By Erin Voegele | February 28, 2013

The U.K. Department of Energy and Climate Change has released a long-term plan, aimed at ensuring the government’s renewable heat scheme for commercial, industrial and community organizations stays within budget.

The scheme, knows as the Renewable Heat Incentive, was launched in the non-domestic sector in November 2011. The goal is to help the U.K. cut carbon while meeting its legally binding renewables targets. According to the DECC, the non-domestic RHI scheme supports heat from sources defined as renewable under the E.U.’s Renewable Energy Directive. This includes biomass boilers, combined-heat-and-power (CHP) biomass boilers, biomethane and biogas, ground source heat pumps, water source heat pumps, deep geothermal heat pumps, and all solar thermal collectors.
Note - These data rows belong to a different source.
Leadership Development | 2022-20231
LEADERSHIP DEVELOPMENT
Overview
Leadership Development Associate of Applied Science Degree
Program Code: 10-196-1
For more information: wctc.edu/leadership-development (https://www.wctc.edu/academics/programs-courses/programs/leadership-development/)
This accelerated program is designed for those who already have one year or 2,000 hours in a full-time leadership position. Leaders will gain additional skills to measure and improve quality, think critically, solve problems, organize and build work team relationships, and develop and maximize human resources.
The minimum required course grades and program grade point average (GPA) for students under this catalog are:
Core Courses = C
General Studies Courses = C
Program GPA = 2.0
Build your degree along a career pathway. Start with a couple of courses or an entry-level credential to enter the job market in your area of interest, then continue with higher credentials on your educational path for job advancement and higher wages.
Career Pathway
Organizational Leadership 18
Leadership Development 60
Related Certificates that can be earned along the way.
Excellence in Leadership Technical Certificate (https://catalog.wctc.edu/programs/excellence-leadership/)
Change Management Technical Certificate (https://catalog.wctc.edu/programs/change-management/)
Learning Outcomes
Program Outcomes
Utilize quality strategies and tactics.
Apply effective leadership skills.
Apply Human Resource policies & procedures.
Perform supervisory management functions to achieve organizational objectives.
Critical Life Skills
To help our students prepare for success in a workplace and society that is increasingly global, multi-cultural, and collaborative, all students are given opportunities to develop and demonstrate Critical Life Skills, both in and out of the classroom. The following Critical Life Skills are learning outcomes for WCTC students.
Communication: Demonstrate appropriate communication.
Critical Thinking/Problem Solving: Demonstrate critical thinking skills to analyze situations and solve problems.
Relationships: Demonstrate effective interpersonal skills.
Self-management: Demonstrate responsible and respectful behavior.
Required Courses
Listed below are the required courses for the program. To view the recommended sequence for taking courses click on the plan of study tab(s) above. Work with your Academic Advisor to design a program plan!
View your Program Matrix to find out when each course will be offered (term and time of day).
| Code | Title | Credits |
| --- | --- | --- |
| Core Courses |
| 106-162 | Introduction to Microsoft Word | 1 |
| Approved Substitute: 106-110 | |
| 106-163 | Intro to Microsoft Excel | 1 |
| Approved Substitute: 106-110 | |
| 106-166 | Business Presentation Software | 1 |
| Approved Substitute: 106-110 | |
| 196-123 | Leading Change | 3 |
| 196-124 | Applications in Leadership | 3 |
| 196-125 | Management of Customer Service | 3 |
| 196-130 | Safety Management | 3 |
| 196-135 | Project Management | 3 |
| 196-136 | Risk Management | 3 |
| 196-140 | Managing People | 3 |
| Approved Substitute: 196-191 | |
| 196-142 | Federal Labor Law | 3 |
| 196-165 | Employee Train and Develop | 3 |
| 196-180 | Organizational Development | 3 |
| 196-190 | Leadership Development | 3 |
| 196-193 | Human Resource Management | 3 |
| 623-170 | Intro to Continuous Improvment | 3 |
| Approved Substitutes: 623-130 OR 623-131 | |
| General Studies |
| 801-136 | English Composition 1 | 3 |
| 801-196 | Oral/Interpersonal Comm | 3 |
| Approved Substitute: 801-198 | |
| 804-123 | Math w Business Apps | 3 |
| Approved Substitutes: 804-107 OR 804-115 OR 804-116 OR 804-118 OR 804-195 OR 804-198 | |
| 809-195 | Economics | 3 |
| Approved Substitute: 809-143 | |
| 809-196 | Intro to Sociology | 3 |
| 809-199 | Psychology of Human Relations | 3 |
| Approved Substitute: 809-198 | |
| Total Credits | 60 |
Since the program’s launch in the non-domestic sector, more than 1,300 applications have been received, with approximately £24 million ($36 million) in RHI payments expected to be paid out in 2013.

According to the DECC, there is a fixed annual budget for the RHI, and it is essential to ensure the scheme remains financially sustainable. As a result, the department said it intends to introduce a digression-based approach, which will involve tariffs available to new applicants being gradually reduced if uptake of the eligible technologies is greater than forecast. As a result, uptake will be monitored on a quarterly basis against a series of triggers, with monthly updates published online. According to the DECC, one month’s notice will be given before any reductions to the tariffs are made.

The DECC’s announcement also noted sustainability requirements will be introduced for all existing and new installations that take in solid biomass as a feedstock. Starting April 2014, biomass installations will be required to demonstrate, through either reporting or sourcing form an approved supplier, that their biomass meets greenhouse gas emissions limit targets in order to be eligible for the RHI. Air quality requirements will also be put in place, applying to new installations only.

“I am fully committed to ensuring our Renewable Heat Incentive helps as many organizations as possible get on board with a range of exciting sources of renewable heat, and at the same time stays within its means. That’s why we are introducing a new, flexible way to control spending, alongside some further improvements to the scheme,” said Energy and Climate Change Minister Greg Barker.

The government response to the non-domestic consultation is available on the DECC website.